■ PROBLEM STATEMENT ■
Output begins at the line with "right front paw: (522, 473)" and ends at the last line of the records below. Copy each line in that span exactly, and leave out pictures.

Dataset entries
"""

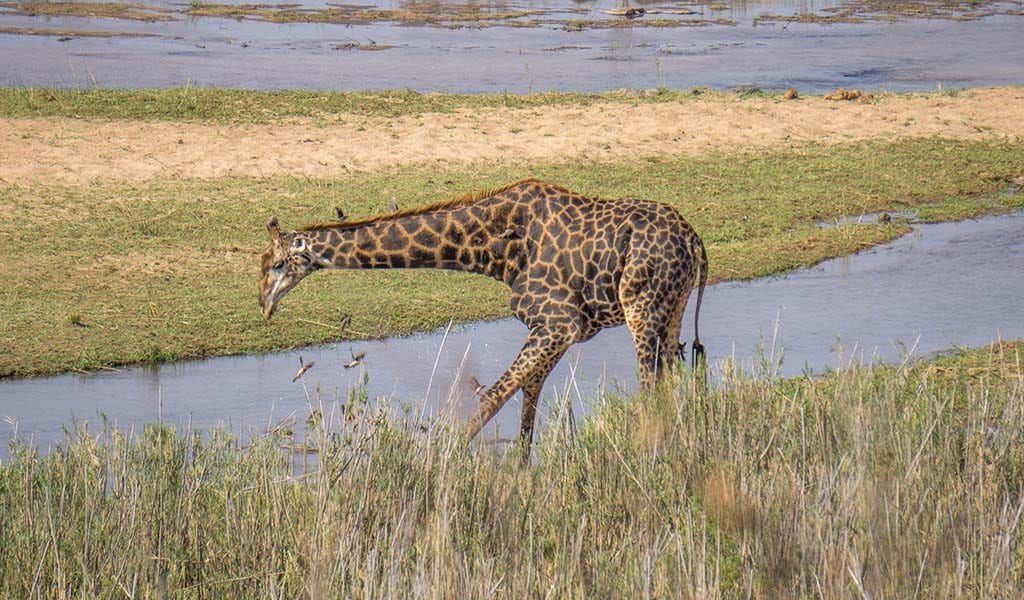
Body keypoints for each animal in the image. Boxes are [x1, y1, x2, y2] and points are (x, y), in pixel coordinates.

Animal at [258, 180, 704, 450]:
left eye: (277, 264)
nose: (264, 304)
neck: (494, 250)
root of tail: (694, 241)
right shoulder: (557, 329)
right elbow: (527, 399)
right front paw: (522, 473)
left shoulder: (558, 323)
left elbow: (492, 397)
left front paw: (444, 461)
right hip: (674, 309)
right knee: (672, 381)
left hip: (641, 308)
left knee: (650, 387)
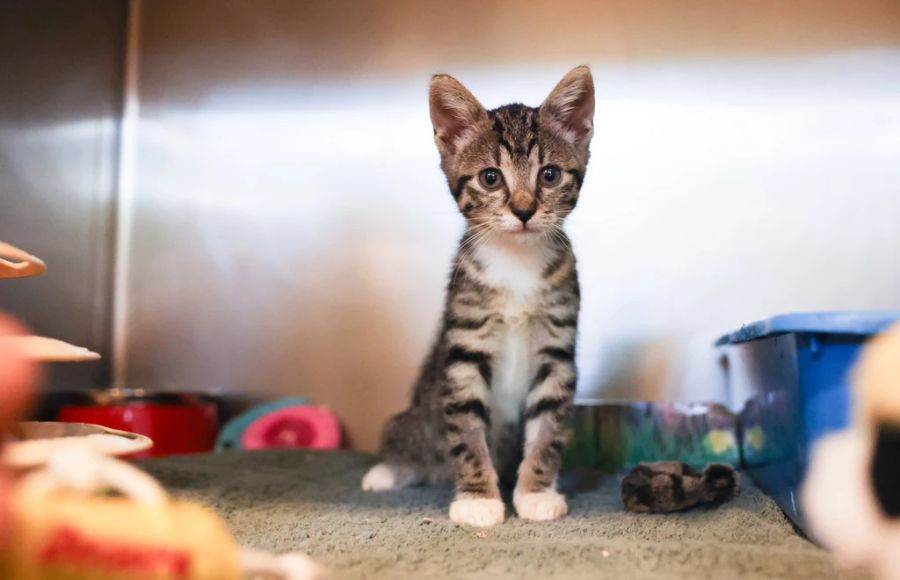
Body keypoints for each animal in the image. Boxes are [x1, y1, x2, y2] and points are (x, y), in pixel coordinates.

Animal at [362, 65, 596, 528]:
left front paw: (536, 492)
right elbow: (467, 432)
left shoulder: (557, 351)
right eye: (491, 177)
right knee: (410, 443)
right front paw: (478, 499)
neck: (517, 263)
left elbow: (548, 429)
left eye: (549, 175)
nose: (523, 210)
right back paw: (388, 471)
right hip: (412, 420)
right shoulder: (464, 351)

"""

■ COMPLETED TASK ■
right front paw: (522, 473)
left shoulder: (558, 323)
left elbow: (492, 397)
left front paw: (444, 461)
right hip: (674, 309)
right knee: (672, 381)
left hip: (641, 308)
left knee: (650, 387)
Body keypoints for each animal in the image. Boxes are [x1, y1, x2, y2] and points are (x, y), in pixel coordinates.

Animal at [362, 65, 596, 528]:
left front paw: (536, 492)
right elbow: (467, 432)
left shoulder: (557, 351)
right eye: (491, 177)
right knee: (410, 443)
right front paw: (478, 499)
neck: (517, 263)
left elbow: (548, 429)
left eye: (549, 175)
nose: (523, 210)
right back paw: (388, 471)
right hip: (412, 420)
right shoulder: (464, 351)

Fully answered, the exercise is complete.